Setting properties for the class .view-header-title will affect the text in the title above the editor pane.

Example:

.view-header-title {
 font-size: 14px;
 font-family: 'SF Mono', Menlo, Monaco, monospace;
}
3 Likes

This doesn’t seem to work anymore with the new editor with live preview. The font gets applied only if I check “use legacy editor” in the Editor setting.

2 Likes

anyone figure out what the new class is for live preview?

Possibly?

/* THIS APPEARS TO CHANGE THE SOURCE VIEW FONT IN THE NEW LIVE EDITING */

.markdown-source-view.mod-cm6 .cm-scroller {
  font-family: 'Courier Prime Code', Menlo, 'iA Writer Mono V', 'iA Writer Duo V', Monaco, 'Courier Prime Code', monospace;
}

Angel

The following worked for me:

.markdown-source-view .cm-editor .cm-scroller {
  font-family: 'Cascadia Code', Menlo, Monaco, 'Courier New', monospace !important; 
}
2 Likes

Thank you. This worked for me too

Thank you so much for your help! Now my css snippet works with the stock theme!

Hello there!
I would like to organise with the headings but they are way too big, ant then take way to much space on a note.

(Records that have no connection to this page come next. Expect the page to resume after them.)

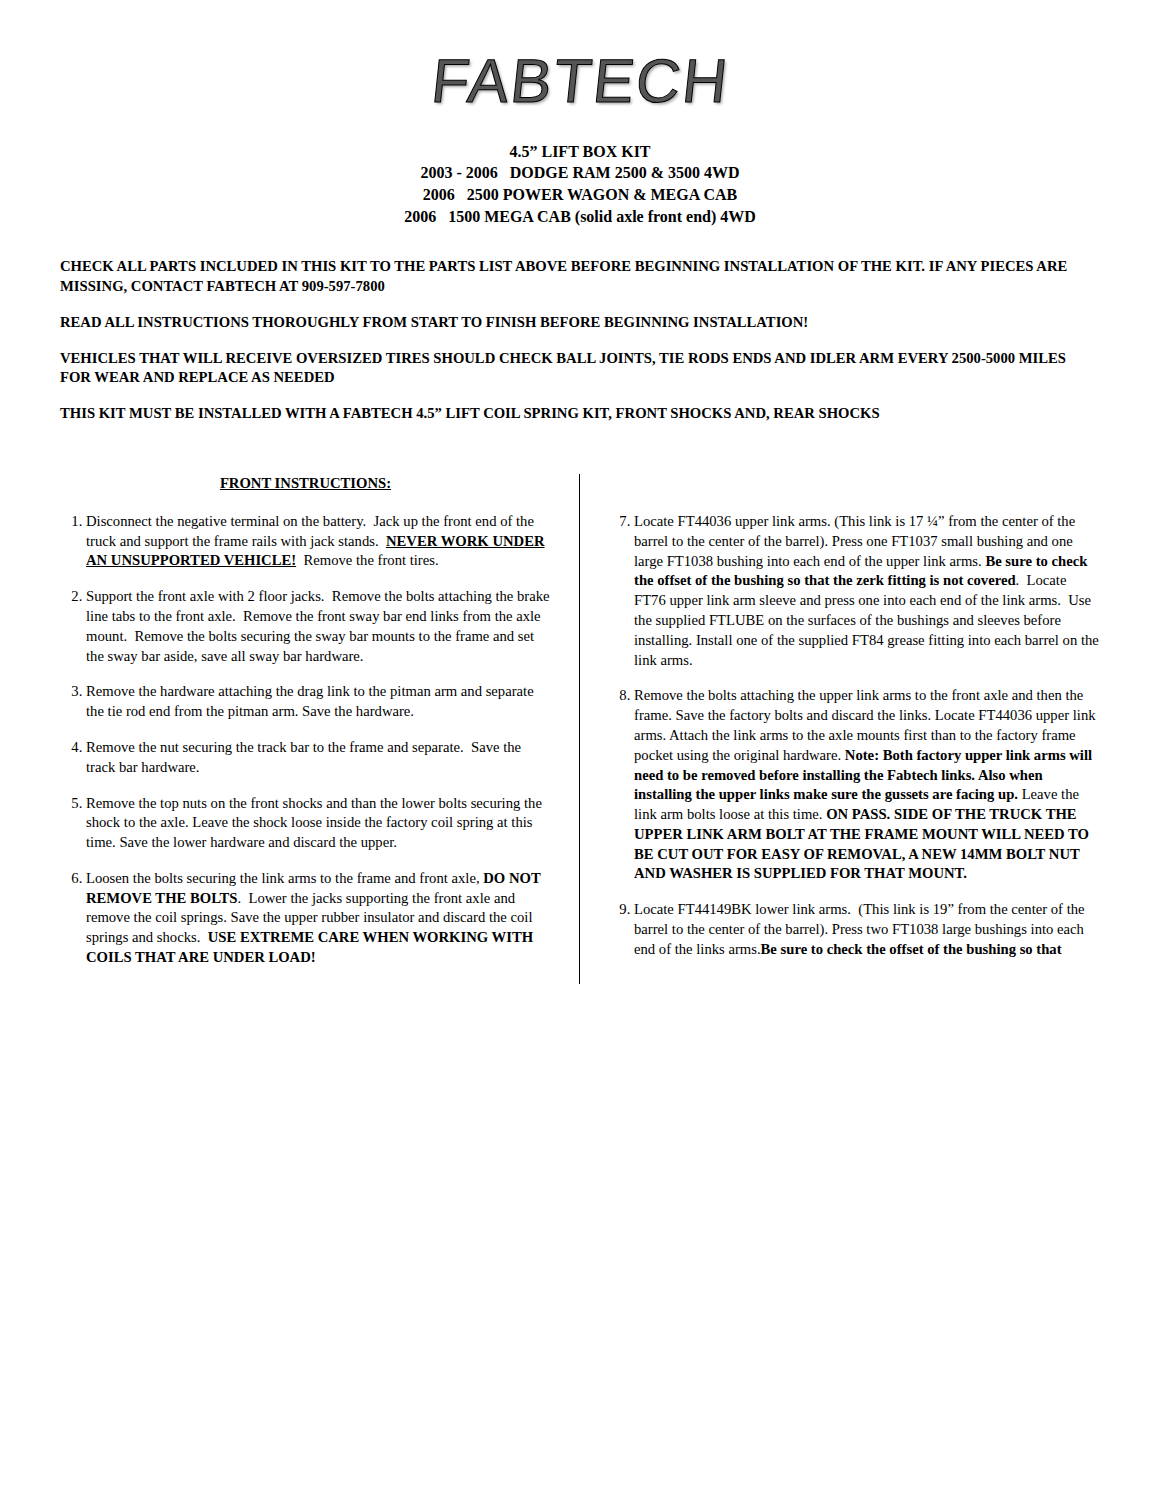FABTECH
4.5” LIFT BOX KIT
2003 - 2006 DODGE RAM 2500 & 3500 4WD
2006 2500 POWER WAGON & MEGA CAB
2006 1500 MEGA CAB (solid axle front end) 4WD
CHECK ALL PARTS INCLUDED IN THIS KIT TO THE PARTS LIST ABOVE BEFORE BEGINNING INSTALLATION OF THE KIT. IF ANY PIECES ARE MISSING, CONTACT FABTECH AT 909-597-7800
READ ALL INSTRUCTIONS THOROUGHLY FROM START TO FINISH BEFORE BEGINNING INSTALLATION!
VEHICLES THAT WILL RECEIVE OVERSIZED TIRES SHOULD CHECK BALL JOINTS, TIE RODS ENDS AND IDLER ARM EVERY 2500-5000 MILES FOR WEAR AND REPLACE AS NEEDED
THIS KIT MUST BE INSTALLED WITH A FABTECH 4.5” LIFT COIL SPRING KIT, FRONT SHOCKS AND, REAR SHOCKS
FRONT INSTRUCTIONS:
Disconnect the negative terminal on the battery. Jack up the front end of the truck and support the frame rails with jack stands. NEVER WORK UNDER AN UNSUPPORTED VEHICLE! Remove the front tires.
Support the front axle with 2 floor jacks. Remove the bolts attaching the brake line tabs to the front axle. Remove the front sway bar end links from the axle mount. Remove the bolts securing the sway bar mounts to the frame and set the sway bar aside, save all sway bar hardware.
Remove the hardware attaching the drag link to the pitman arm and separate the tie rod end from the pitman arm. Save the hardware.
Remove the nut securing the track bar to the frame and separate. Save the track bar hardware.
Remove the top nuts on the front shocks and than the lower bolts securing the shock to the axle. Leave the shock loose inside the factory coil spring at this time. Save the lower hardware and discard the upper.
Loosen the bolts securing the link arms to the frame and front axle, DO NOT REMOVE THE BOLTS. Lower the jacks supporting the front axle and remove the coil springs. Save the upper rubber insulator and discard the coil springs and shocks. USE EXTREME CARE WHEN WORKING WITH COILS THAT ARE UNDER LOAD!
Locate FT44036 upper link arms. (This link is 17 ¼” from the center of the barrel to the center of the barrel). Press one FT1037 small bushing and one large FT1038 bushing into each end of the upper link arms. Be sure to check the offset of the bushing so that the zerk fitting is not covered. Locate FT76 upper link arm sleeve and press one into each end of the link arms. Use the supplied FTLUBE on the surfaces of the bushings and sleeves before installing. Install one of the supplied FT84 grease fitting into each barrel on the link arms.
Remove the bolts attaching the upper link arms to the front axle and then the frame. Save the factory bolts and discard the links. Locate FT44036 upper link arms. Attach the link arms to the axle mounts first than to the factory frame pocket using the original hardware. Note: Both factory upper link arms will need to be removed before installing the Fabtech links. Also when installing the upper links make sure the gussets are facing up. Leave the link arm bolts loose at this time. ON PASS. SIDE OF THE TRUCK THE UPPER LINK ARM BOLT AT THE FRAME MOUNT WILL NEED TO BE CUT OUT FOR EASY OF REMOVAL, A NEW 14MM BOLT NUT AND WASHER IS SUPPLIED FOR THAT MOUNT.
Locate FT44149BK lower link arms. (This link is 19” from the center of the barrel to the center of the barrel). Press two FT1038 large bushings into each end of the links arms.Be sure to check the offset of the bushing so that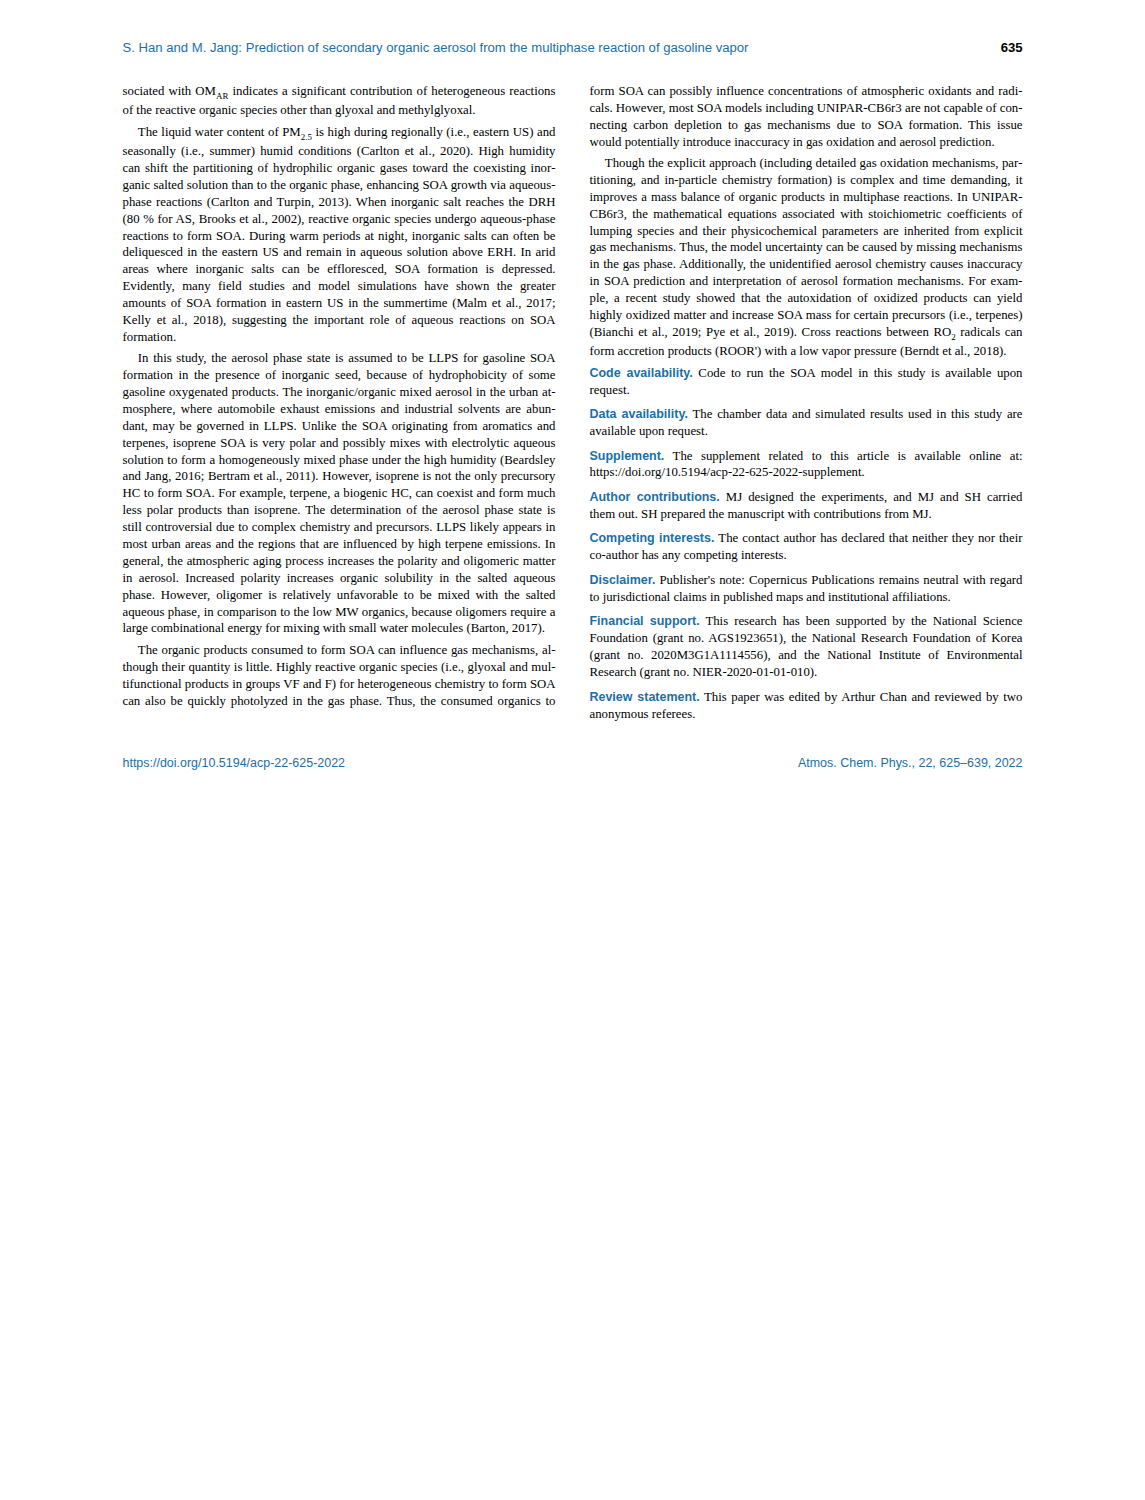S. Han and M. Jang: Prediction of secondary organic aerosol from the multiphase reaction of gasoline vapor 635
sociated with OMAR indicates a significant contribution of heterogeneous reactions of the reactive organic species other than glyoxal and methylglyoxal.
The liquid water content of PM2.5 is high during regionally (i.e., eastern US) and seasonally (i.e., summer) humid conditions (Carlton et al., 2020). High humidity can shift the partitioning of hydrophilic organic gases toward the coexisting inorganic salted solution than to the organic phase, enhancing SOA growth via aqueous-phase reactions (Carlton and Turpin, 2013). When inorganic salt reaches the DRH (80 % for AS, Brooks et al., 2002), reactive organic species undergo aqueous-phase reactions to form SOA. During warm periods at night, inorganic salts can often be deliquesced in the eastern US and remain in aqueous solution above ERH. In arid areas where inorganic salts can be effloresced, SOA formation is depressed. Evidently, many field studies and model simulations have shown the greater amounts of SOA formation in eastern US in the summertime (Malm et al., 2017; Kelly et al., 2018), suggesting the important role of aqueous reactions on SOA formation.
In this study, the aerosol phase state is assumed to be LLPS for gasoline SOA formation in the presence of inorganic seed, because of hydrophobicity of some gasoline oxygenated products. The inorganic/organic mixed aerosol in the urban atmosphere, where automobile exhaust emissions and industrial solvents are abundant, may be governed in LLPS. Unlike the SOA originating from aromatics and terpenes, isoprene SOA is very polar and possibly mixes with electrolytic aqueous solution to form a homogeneously mixed phase under the high humidity (Beardsley and Jang, 2016; Bertram et al., 2011). However, isoprene is not the only precursory HC to form SOA. For example, terpene, a biogenic HC, can coexist and form much less polar products than isoprene. The determination of the aerosol phase state is still controversial due to complex chemistry and precursors. LLPS likely appears in most urban areas and the regions that are influenced by high terpene emissions. In general, the atmospheric aging process increases the polarity and oligomeric matter in aerosol. Increased polarity increases organic solubility in the salted aqueous phase. However, oligomer is relatively unfavorable to be mixed with the salted aqueous phase, in comparison to the low MW organics, because oligomers require a large combinational energy for mixing with small water molecules (Barton, 2017).
The organic products consumed to form SOA can influence gas mechanisms, although their quantity is little. Highly reactive organic species (i.e., glyoxal and multifunctional products in groups VF and F) for heterogeneous chemistry to form SOA can also be quickly photolyzed in the gas phase. Thus, the consumed organics to form SOA can possibly influence concentrations of atmospheric oxidants and radicals. However, most SOA models including UNIPAR-CB6r3 are not capable of connecting carbon depletion to gas mechanisms due to SOA formation. This issue would potentially introduce inaccuracy in gas oxidation and aerosol prediction.
Though the explicit approach (including detailed gas oxidation mechanisms, partitioning, and in-particle chemistry formation) is complex and time demanding, it improves a mass balance of organic products in multiphase reactions. In UNIPAR-CB6r3, the mathematical equations associated with stoichiometric coefficients of lumping species and their physicochemical parameters are inherited from explicit gas mechanisms. Thus, the model uncertainty can be caused by missing mechanisms in the gas phase. Additionally, the unidentified aerosol chemistry causes inaccuracy in SOA prediction and interpretation of aerosol formation mechanisms. For example, a recent study showed that the autoxidation of oxidized products can yield highly oxidized matter and increase SOA mass for certain precursors (i.e., terpenes) (Bianchi et al., 2019; Pye et al., 2019). Cross reactions between RO2 radicals can form accretion products (ROOR') with a low vapor pressure (Berndt et al., 2018).
Code availability. Code to run the SOA model in this study is available upon request.
Data availability. The chamber data and simulated results used in this study are available upon request.
Supplement. The supplement related to this article is available online at: https://doi.org/10.5194/acp-22-625-2022-supplement.
Author contributions. MJ designed the experiments, and MJ and SH carried them out. SH prepared the manuscript with contributions from MJ.
Competing interests. The contact author has declared that neither they nor their co-author has any competing interests.
Disclaimer. Publisher's note: Copernicus Publications remains neutral with regard to jurisdictional claims in published maps and institutional affiliations.
Financial support. This research has been supported by the National Science Foundation (grant no. AGS1923651), the National Research Foundation of Korea (grant no. 2020M3G1A1114556), and the National Institute of Environmental Research (grant no. NIER-2020-01-01-010).
Review statement. This paper was edited by Arthur Chan and reviewed by two anonymous referees.
https://doi.org/10.5194/acp-22-625-2022 Atmos. Chem. Phys., 22, 625–639, 2022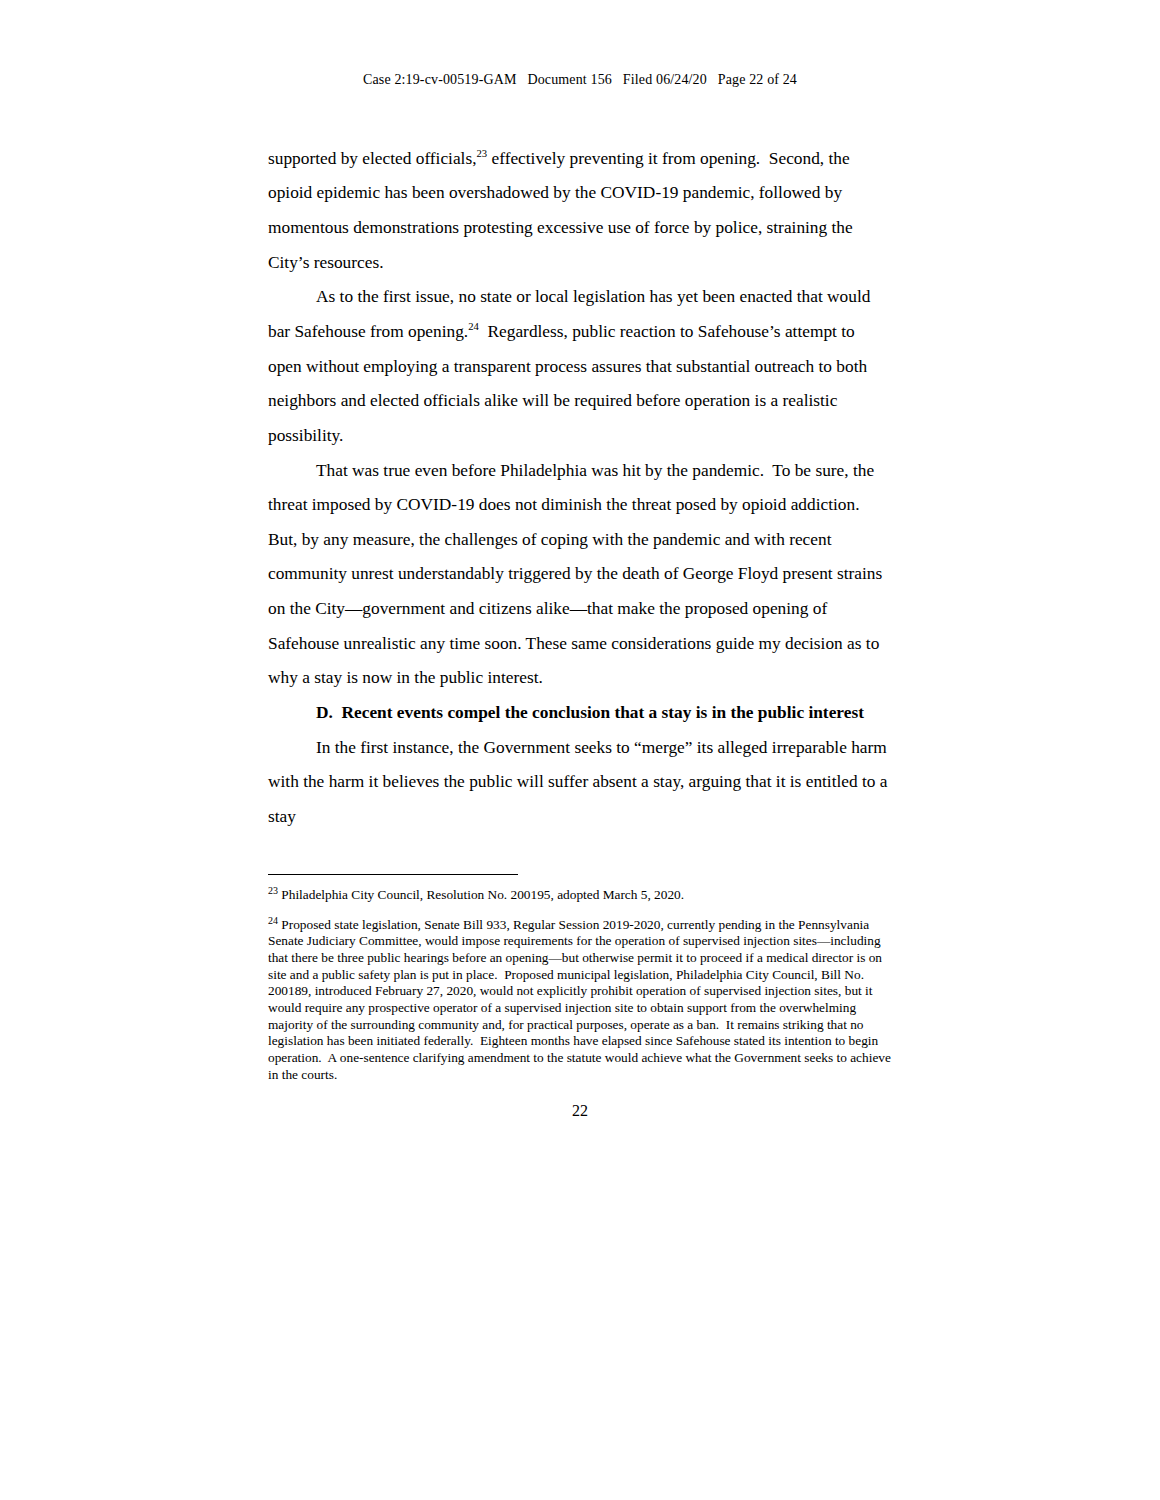Case 2:19-cv-00519-GAM Document 156 Filed 06/24/20 Page 22 of 24
supported by elected officials,23 effectively preventing it from opening. Second, the opioid epidemic has been overshadowed by the COVID-19 pandemic, followed by momentous demonstrations protesting excessive use of force by police, straining the City’s resources.
As to the first issue, no state or local legislation has yet been enacted that would bar Safehouse from opening.24 Regardless, public reaction to Safehouse’s attempt to open without employing a transparent process assures that substantial outreach to both neighbors and elected officials alike will be required before operation is a realistic possibility.
That was true even before Philadelphia was hit by the pandemic. To be sure, the threat imposed by COVID-19 does not diminish the threat posed by opioid addiction. But, by any measure, the challenges of coping with the pandemic and with recent community unrest understandably triggered by the death of George Floyd present strains on the City—government and citizens alike—that make the proposed opening of Safehouse unrealistic any time soon. These same considerations guide my decision as to why a stay is now in the public interest.
D. Recent events compel the conclusion that a stay is in the public interest
In the first instance, the Government seeks to “merge” its alleged irreparable harm with the harm it believes the public will suffer absent a stay, arguing that it is entitled to a stay
23 Philadelphia City Council, Resolution No. 200195, adopted March 5, 2020.
24 Proposed state legislation, Senate Bill 933, Regular Session 2019-2020, currently pending in the Pennsylvania Senate Judiciary Committee, would impose requirements for the operation of supervised injection sites—including that there be three public hearings before an opening—but otherwise permit it to proceed if a medical director is on site and a public safety plan is put in place. Proposed municipal legislation, Philadelphia City Council, Bill No. 200189, introduced February 27, 2020, would not explicitly prohibit operation of supervised injection sites, but it would require any prospective operator of a supervised injection site to obtain support from the overwhelming majority of the surrounding community and, for practical purposes, operate as a ban. It remains striking that no legislation has been initiated federally. Eighteen months have elapsed since Safehouse stated its intention to begin operation. A one-sentence clarifying amendment to the statute would achieve what the Government seeks to achieve in the courts.
22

So I would like to reduce the size of the headings. Maybe even change the Header one to Center rather than Align left.

Is there an easier way rather than go CSS ? ^^
Even if I get my hands dirty by getting help, is there a project to edit the font in an user friendly way in a future (or even a Plug-in) ?

Thanks!

2 Likes

Excellent fix. Thanks!

My gosh! This is so cryptic! Look how many attempts, failures, and different answers there are here. It’s crazy that I might have to schedule an hour or two of my day to troubleshoot changing fonts in a text dominant program.

Could someone who knows CSS and Obsidian post a standard template that includes every style that Obsidian uses? Where users could simply type in the font next to whatever style they want to change.

1 Like

Here’s the best way to do it.

Internally, Obsidian uses the --default-font variable for the UI font and editor font. And it uses the --font-monospace variable for code blocks in the editor.

So we just override those:

:root { --default-font: ui-sans-serif, system-ui !important; }
:root { --font-monospace: "Hack", ui-monospace, monospace !important; }

This should never break unless Obsidian does some major refactoring to the way their CSS is set up.

Note:

  • system-ui will use your system’s default font. ui-sans-serif is a newer version, currently only supported by Safari which will pick the system default sans font (there’s also ui-serif if you prefer that).
  • There’s no way to get the system default monospace font… monospace picks some random monospaced font for me, not what I have my system configured to. ui-monospace should work in the future, but again it’s currently only supported on Safari. So I explicitly specify there that I want to use the Hack font.

I’m using Comic Sans as my system font, here’s what it looks like:

2 Likes

I really appreciate this @JGXTXW !!!

And also, our font woes may finally be managed in the Obsidian Settings UI

Shiny New Things in v0.14.4

  • You can now assign multiple fonts to each font option, and the first available font will be used.
1 Like

Hello everyone <3
I am trying to change the font on my obsidian too but the issue I am having is that I am using a font that I bought from someone on their website. I have the font installed on my computer. Would any of this css work for me? or is it impossible for me to change the font to the one I Purchased?

Thank You for your help and for reading this. Much Love <3 Flip

@Flipah This thread is from before a new and easier method was implemented. In the Settings (click gear icon :gear: on bottom left of the ui), you can go to the Appearance section, and ever since version 0.14.4 you can just choose any installed font for different purposes within Obsidian (Editing View, Reading View, and the ui). In the release notes, it explains:

You can now assign multiple fonts to each font option, and the first available font will be used.


Good luck!

3 Likes

Aww!!! This did the trick <3 Thank you so so much for your reply and I hope you are having a wonderful night! Best Wishes and much love, Flip.

1 Like

Is there a way to to use a different font than what’s offered in the dropdown in the GUI settings? Especially for foreign languages, it would be nice to be able to choose a custom font beyond what is offered in the dropdown.